Climate change seen worsening disasters. Small islands, other developing nations most at risk.
Bonn, Germany - Climate change will aggravate natural disasters and people in developing nations such as Dominica, Vanuatu, Myanmar and Guatemala are most at risk, a U.N.-backed study showed on Thursday.
It urged governments to invest hundreds of billions of dollars to curb mounting impacts of hazards such as cyclones, floods, droughts, landslides, earthquakes and tsunamis.
"Risk is ... felt most acutely by people living in poor rural areas and slums," U.N. Secretary-General Ban Ki-moon wrote in the report, issued on the sidelines of June 1-12 U.N. climate talks in Bonn working on a new treaty to combat global warming.
"Climate change will magnify the uneven distribution of risk, skewing disaster impacts even further towards poor communities in developing countries," the Global Assessment Report on Disaster Risk Reduction said.

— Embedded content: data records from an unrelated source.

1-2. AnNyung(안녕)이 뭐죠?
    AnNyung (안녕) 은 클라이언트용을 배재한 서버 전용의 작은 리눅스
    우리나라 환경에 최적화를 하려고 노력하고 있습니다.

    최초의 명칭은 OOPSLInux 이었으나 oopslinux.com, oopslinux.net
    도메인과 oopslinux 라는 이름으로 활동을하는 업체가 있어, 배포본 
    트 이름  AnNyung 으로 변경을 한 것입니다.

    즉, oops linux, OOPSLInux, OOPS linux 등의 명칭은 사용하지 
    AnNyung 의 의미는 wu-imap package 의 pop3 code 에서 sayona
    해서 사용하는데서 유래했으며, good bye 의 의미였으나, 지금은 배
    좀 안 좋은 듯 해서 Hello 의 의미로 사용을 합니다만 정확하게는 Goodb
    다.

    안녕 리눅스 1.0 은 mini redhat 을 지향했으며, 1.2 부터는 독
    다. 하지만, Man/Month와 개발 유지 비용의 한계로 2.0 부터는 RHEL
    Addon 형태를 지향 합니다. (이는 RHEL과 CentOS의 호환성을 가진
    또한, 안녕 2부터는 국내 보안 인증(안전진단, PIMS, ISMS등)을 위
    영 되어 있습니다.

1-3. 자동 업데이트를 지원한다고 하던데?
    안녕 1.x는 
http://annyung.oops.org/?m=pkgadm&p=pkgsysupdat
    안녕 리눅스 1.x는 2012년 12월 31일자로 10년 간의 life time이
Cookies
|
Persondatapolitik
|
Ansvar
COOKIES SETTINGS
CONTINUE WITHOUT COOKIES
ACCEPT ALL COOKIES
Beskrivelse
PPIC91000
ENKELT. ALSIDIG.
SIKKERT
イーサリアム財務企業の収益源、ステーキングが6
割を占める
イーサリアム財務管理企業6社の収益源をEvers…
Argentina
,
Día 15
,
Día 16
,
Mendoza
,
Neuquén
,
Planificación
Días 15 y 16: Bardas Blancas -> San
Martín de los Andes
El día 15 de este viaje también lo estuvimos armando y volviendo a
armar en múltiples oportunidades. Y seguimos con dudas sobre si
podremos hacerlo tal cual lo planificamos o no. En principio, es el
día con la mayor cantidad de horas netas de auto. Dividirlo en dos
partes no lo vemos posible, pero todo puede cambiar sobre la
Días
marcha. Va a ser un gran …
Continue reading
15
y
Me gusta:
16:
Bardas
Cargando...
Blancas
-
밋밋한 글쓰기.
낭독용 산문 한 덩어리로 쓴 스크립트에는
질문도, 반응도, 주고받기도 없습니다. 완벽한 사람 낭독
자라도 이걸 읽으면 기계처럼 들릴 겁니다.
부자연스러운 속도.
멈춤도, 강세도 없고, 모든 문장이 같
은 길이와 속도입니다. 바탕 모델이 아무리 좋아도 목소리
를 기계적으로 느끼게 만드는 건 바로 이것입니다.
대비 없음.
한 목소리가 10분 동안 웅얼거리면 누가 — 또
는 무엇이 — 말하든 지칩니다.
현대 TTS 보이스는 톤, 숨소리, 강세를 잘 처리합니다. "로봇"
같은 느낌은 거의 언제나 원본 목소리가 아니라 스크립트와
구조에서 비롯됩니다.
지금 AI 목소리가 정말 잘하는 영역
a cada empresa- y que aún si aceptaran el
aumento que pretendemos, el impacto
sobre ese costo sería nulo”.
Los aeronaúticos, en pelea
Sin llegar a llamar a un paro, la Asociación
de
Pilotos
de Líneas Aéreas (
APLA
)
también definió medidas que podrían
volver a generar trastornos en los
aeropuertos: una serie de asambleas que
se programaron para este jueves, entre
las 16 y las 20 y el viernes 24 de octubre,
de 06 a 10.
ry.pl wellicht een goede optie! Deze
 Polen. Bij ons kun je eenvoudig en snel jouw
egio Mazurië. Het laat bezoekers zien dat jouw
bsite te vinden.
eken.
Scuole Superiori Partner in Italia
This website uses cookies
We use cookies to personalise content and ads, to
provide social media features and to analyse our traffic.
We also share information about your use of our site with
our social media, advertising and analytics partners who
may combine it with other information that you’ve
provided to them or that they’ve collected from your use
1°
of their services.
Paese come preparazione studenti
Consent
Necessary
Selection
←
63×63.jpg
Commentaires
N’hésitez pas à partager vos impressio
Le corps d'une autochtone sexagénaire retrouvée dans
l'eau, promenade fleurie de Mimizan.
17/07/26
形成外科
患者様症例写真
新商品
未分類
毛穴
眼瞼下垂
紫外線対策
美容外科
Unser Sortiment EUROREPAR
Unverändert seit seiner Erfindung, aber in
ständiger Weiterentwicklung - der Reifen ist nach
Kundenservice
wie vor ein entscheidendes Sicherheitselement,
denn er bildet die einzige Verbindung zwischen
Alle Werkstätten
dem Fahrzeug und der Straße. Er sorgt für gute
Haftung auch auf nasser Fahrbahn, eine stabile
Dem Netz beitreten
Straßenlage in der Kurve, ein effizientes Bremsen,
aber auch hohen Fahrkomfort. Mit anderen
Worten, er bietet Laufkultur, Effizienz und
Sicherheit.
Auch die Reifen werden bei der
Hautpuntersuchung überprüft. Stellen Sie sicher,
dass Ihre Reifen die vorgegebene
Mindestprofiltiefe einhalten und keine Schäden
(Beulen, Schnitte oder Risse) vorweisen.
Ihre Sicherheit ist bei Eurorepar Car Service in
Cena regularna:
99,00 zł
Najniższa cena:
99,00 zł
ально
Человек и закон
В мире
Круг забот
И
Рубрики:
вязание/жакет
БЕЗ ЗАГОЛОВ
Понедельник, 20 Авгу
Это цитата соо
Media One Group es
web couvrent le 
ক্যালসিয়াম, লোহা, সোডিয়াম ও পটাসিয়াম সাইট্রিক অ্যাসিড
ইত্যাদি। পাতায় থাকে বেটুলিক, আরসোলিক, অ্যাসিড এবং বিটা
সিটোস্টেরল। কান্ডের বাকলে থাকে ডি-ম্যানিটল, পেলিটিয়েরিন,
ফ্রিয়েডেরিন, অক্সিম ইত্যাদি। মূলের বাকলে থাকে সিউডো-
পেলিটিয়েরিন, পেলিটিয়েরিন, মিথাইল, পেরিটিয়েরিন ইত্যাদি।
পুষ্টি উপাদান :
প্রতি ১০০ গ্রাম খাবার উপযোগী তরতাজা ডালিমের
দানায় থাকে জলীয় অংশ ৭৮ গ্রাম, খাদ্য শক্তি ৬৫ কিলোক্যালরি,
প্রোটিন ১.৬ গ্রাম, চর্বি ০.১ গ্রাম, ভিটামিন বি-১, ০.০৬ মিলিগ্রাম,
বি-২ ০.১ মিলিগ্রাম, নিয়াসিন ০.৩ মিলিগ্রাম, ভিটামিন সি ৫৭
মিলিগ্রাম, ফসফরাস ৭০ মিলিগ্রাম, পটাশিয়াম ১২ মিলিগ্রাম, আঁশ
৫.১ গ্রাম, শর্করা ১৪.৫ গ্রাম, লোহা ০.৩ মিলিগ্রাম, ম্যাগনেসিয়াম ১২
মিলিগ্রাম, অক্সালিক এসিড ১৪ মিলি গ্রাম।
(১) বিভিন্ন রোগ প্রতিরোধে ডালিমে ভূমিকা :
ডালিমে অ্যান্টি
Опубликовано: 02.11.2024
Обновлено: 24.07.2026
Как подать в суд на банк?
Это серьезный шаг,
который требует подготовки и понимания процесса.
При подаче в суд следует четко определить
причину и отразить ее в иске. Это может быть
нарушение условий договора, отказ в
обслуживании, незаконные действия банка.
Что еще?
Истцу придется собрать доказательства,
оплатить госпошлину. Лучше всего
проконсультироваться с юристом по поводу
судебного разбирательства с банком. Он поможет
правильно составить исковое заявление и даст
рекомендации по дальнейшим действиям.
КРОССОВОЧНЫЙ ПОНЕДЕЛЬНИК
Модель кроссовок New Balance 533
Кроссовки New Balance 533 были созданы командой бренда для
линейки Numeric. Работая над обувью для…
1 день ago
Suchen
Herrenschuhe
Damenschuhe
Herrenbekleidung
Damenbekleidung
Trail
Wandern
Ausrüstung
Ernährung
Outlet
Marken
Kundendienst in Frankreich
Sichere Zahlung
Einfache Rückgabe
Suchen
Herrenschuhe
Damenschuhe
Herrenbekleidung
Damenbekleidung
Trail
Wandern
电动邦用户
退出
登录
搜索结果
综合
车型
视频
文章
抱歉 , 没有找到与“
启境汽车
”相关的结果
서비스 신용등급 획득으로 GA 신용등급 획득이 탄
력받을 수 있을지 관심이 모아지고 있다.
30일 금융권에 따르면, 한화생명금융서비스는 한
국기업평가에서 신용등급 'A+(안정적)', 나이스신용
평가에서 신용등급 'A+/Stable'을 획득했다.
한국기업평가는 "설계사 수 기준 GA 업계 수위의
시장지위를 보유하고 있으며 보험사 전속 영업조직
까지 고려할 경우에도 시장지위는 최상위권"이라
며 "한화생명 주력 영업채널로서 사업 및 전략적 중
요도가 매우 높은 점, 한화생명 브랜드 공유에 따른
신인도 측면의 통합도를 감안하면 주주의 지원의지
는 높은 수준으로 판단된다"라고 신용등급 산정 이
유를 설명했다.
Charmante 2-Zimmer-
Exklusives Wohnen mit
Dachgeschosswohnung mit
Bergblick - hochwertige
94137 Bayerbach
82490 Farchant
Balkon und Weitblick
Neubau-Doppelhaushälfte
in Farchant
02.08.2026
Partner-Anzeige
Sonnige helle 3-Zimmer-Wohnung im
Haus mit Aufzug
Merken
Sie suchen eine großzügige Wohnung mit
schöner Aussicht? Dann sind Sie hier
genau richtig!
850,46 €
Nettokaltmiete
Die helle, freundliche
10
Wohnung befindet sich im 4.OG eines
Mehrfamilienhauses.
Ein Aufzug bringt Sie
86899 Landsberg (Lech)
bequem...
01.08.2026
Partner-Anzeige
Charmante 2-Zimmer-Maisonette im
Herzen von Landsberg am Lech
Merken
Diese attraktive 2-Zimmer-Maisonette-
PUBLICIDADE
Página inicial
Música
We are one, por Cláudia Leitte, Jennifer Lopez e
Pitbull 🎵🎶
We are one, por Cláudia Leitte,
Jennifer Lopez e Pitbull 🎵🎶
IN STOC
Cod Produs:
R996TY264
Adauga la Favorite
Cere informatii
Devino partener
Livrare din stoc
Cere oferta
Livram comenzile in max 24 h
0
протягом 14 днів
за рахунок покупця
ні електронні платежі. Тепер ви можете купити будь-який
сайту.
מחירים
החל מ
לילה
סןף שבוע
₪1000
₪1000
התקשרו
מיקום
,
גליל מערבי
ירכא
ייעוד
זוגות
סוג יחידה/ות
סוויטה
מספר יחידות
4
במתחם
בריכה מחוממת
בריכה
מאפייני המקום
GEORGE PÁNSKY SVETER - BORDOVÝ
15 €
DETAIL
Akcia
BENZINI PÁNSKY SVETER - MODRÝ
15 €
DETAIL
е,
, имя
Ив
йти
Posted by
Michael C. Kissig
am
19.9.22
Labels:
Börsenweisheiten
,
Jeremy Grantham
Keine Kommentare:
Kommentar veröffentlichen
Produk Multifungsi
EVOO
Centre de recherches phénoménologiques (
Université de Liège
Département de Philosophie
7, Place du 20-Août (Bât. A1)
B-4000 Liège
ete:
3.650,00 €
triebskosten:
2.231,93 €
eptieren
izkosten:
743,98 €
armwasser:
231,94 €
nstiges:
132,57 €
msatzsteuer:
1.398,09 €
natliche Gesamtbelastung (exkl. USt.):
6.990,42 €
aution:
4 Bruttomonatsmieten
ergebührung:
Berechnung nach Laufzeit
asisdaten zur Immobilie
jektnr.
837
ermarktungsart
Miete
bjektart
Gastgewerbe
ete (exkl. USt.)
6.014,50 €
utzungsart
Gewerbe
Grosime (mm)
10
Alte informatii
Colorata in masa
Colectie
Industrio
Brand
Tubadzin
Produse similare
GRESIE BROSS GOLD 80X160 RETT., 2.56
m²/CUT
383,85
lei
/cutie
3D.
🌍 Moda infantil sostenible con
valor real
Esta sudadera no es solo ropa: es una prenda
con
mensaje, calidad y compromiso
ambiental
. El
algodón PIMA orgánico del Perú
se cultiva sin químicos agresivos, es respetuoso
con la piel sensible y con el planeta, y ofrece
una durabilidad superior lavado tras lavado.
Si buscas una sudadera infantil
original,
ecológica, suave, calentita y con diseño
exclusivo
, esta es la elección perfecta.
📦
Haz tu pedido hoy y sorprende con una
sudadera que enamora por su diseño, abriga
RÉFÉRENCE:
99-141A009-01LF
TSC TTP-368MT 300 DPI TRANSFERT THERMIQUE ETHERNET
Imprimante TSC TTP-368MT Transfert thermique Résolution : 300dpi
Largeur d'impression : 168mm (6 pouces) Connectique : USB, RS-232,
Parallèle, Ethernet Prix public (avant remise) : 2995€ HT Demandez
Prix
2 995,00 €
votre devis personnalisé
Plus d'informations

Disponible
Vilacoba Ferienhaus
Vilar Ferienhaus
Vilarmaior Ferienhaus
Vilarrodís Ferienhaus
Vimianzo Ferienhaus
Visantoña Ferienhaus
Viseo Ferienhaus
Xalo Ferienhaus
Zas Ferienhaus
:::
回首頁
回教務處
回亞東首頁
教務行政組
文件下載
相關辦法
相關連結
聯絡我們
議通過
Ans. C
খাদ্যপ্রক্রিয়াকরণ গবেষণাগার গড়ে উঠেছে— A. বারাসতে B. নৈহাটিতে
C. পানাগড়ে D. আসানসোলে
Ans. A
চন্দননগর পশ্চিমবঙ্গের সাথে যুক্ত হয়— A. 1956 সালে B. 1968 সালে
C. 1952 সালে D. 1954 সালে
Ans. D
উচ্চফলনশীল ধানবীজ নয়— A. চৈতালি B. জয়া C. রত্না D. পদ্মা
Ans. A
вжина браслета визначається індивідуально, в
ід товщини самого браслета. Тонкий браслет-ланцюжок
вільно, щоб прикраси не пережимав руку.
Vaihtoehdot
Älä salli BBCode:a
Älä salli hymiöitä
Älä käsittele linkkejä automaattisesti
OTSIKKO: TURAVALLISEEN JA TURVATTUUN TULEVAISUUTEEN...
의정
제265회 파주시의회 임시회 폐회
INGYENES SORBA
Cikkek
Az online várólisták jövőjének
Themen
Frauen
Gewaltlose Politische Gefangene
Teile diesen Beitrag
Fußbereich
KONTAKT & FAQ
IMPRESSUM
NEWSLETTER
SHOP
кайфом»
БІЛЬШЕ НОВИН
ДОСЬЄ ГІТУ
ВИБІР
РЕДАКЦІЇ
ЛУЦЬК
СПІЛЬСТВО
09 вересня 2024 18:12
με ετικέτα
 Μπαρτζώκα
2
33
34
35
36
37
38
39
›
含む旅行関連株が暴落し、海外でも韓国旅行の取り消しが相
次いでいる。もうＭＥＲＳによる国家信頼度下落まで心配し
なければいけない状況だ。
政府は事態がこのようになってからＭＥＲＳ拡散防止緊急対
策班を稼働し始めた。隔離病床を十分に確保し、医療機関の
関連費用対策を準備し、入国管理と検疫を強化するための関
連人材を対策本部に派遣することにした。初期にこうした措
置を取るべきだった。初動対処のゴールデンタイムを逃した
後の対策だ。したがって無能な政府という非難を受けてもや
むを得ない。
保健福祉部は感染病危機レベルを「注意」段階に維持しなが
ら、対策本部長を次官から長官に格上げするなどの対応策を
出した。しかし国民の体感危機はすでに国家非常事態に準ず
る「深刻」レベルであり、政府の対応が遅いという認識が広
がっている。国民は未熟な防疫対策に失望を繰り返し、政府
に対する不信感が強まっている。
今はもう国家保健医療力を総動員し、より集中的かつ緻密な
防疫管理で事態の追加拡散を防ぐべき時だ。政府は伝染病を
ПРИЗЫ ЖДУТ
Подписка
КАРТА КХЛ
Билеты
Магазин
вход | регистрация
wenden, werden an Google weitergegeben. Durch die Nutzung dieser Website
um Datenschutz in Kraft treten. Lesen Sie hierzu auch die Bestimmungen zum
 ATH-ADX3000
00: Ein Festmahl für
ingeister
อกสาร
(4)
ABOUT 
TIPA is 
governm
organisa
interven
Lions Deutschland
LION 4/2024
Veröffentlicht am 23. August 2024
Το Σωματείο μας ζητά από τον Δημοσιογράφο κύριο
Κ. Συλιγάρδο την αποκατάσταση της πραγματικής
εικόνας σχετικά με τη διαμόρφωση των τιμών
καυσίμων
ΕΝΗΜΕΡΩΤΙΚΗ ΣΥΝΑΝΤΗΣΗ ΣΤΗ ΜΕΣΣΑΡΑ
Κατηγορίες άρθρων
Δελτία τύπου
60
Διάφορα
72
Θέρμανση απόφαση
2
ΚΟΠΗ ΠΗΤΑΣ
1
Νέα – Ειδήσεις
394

Andrew Maskrey, lead author of the report, said that developing countries with big populations - led by China, India, Bangladesh and Indonesia - suffered the most fatalities from natural disasters.
"But you also have to look at it in relative terms - the proportion of the population at risk," he told a news conference. By that yardstick, those at risk were "mainly small countries - many small islands ... and small countries."